Günlerdir sabırsızlıkla bekliyordum aday listelerinin açıklanmasını. Şaşırdım mı? Hayır. İçime sindi mi? Hayır. Bana ters gelen, hayal kırıklığı yaşatan tercihleri ya da dışlamaları değerlendirirken , teoride ve pratikte çatışan gerçekleri de göz ardı etmemek gerektiğini biliyorum. Şöyle ki, öncelikle siyasi parti açısından hedef en çok oyu alabilmek. Yani bu işler ince hesaplar gerektirir. Listelerin belirlenmesinde, hak edenin yer almasından çok, oy hesapları ve parti içi güç çekişmelerinin belirleyici olacağını çocuklar bile tahmin edebilir.
Diyelim ki inandığınız parti, dünyanın en tutarlı kararlarını alıp en adaletli listelerini hazırladı ve ‘’ne iyi, ülke insanı bu durumun bilincine varıp tereddütsüz oyunu kullanır’’ desem kim inanır bana? Hiç kimse.. Çünkü , bu ülke insanının hangi koşullarda , hangi kıstaslarla oy verdiği gerçeğini herkes bilir. İşte o bilmem hangi sebepten bu insanları başa geçirme ve sonunu görememe kronik rahatsızlığı modundakilerin oyları çoğunlukta olduğuna göre, listelerde oynanan oyunları tartışmaya gerek var mı? Bir de kararsızlar var tabii ki. Kararsızların ve her iki tarafa da eşit uzaklıkta bulunan, kendinin de ne olduğunu pek bilemeyenlerin oylarını tırtıklamak bile önemli partiler için.
Bana göre, ‘’Ne yapsam? Kime oy versem?’’ Handikabı ise sadece listelerde olan ya da olmayan isimlerden kaynaklanmıyor. Gerçi bazı isimlerin olup olmaması son derece içimi acıtsa da, özellikle son dönem dış politikada yaklaşımlar ve ABD’ye yaranma çabaları yüzünden, zaten siyasi duruş olarak bana güven veremeyen CHP’yi nasıl değerlendireceğimi bilemiyorum.

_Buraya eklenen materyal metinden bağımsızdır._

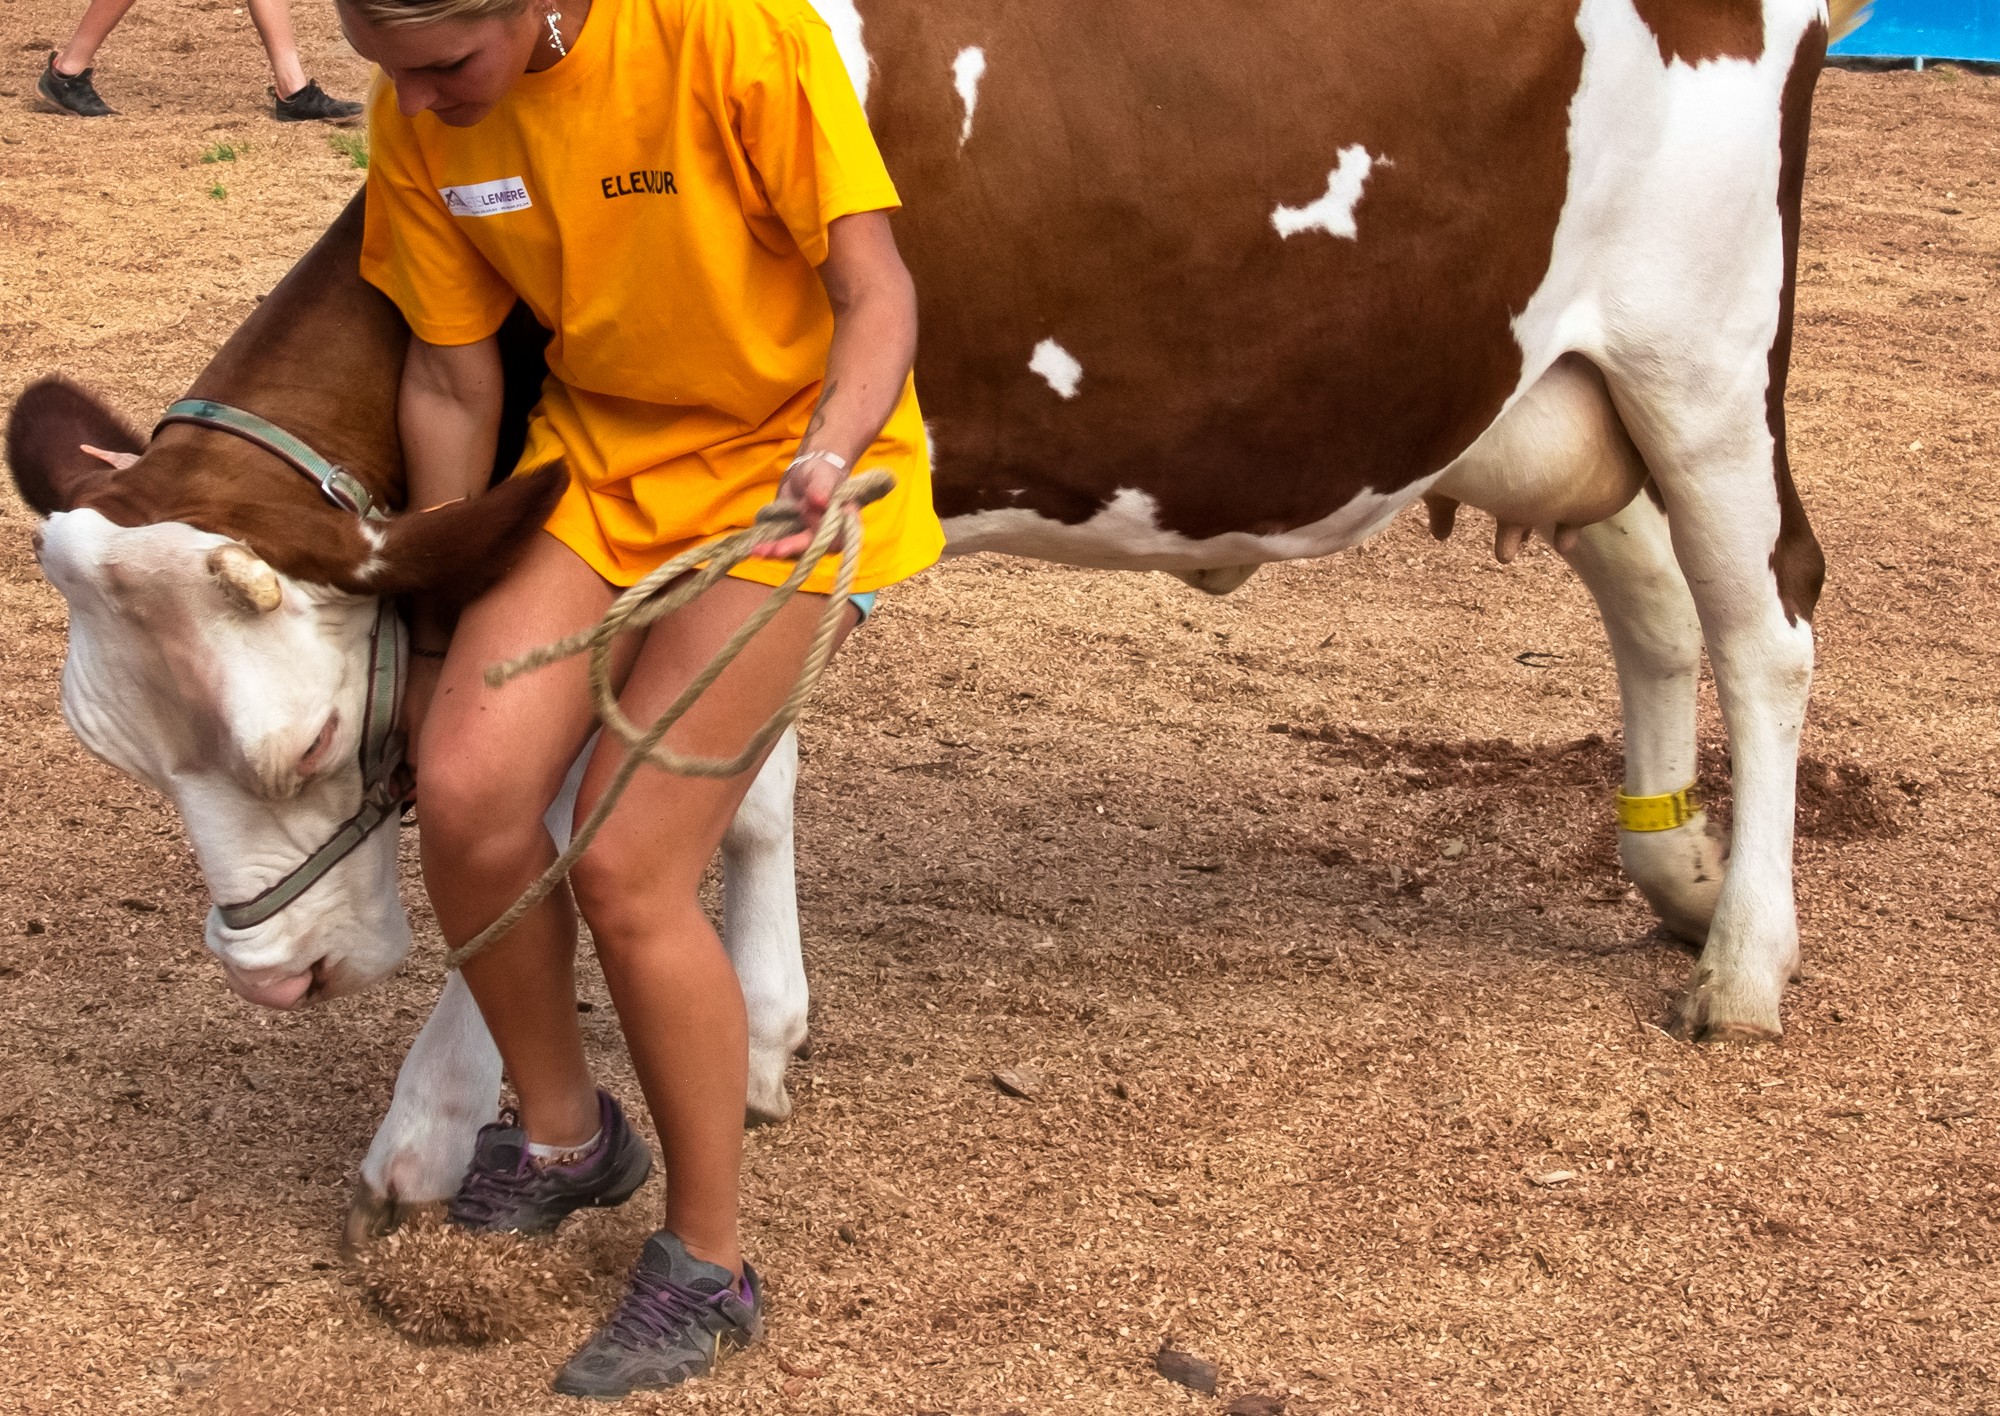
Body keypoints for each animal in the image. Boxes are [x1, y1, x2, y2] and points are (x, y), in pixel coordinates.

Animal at [11, 0, 1856, 1224]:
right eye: (123, 757)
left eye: (312, 736)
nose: (275, 981)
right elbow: (708, 791)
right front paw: (738, 1036)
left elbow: (607, 797)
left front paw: (462, 1108)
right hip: (1541, 389)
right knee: (1653, 604)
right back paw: (1675, 870)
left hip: (1704, 356)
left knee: (1766, 623)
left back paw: (1745, 957)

Çünkü, yüzde on barajı nedeniyle, oyumun boşa gitmesini istemiyorum. Yani istemeye istemeye CHP’ye oy vereceğim. Altı ok çizgisinden gitgide uzaklaşan, bazı uygulamaları ve söylemleri ile AKP’den pek de farklı olmayan bir partiye kerhen oy vereceğim.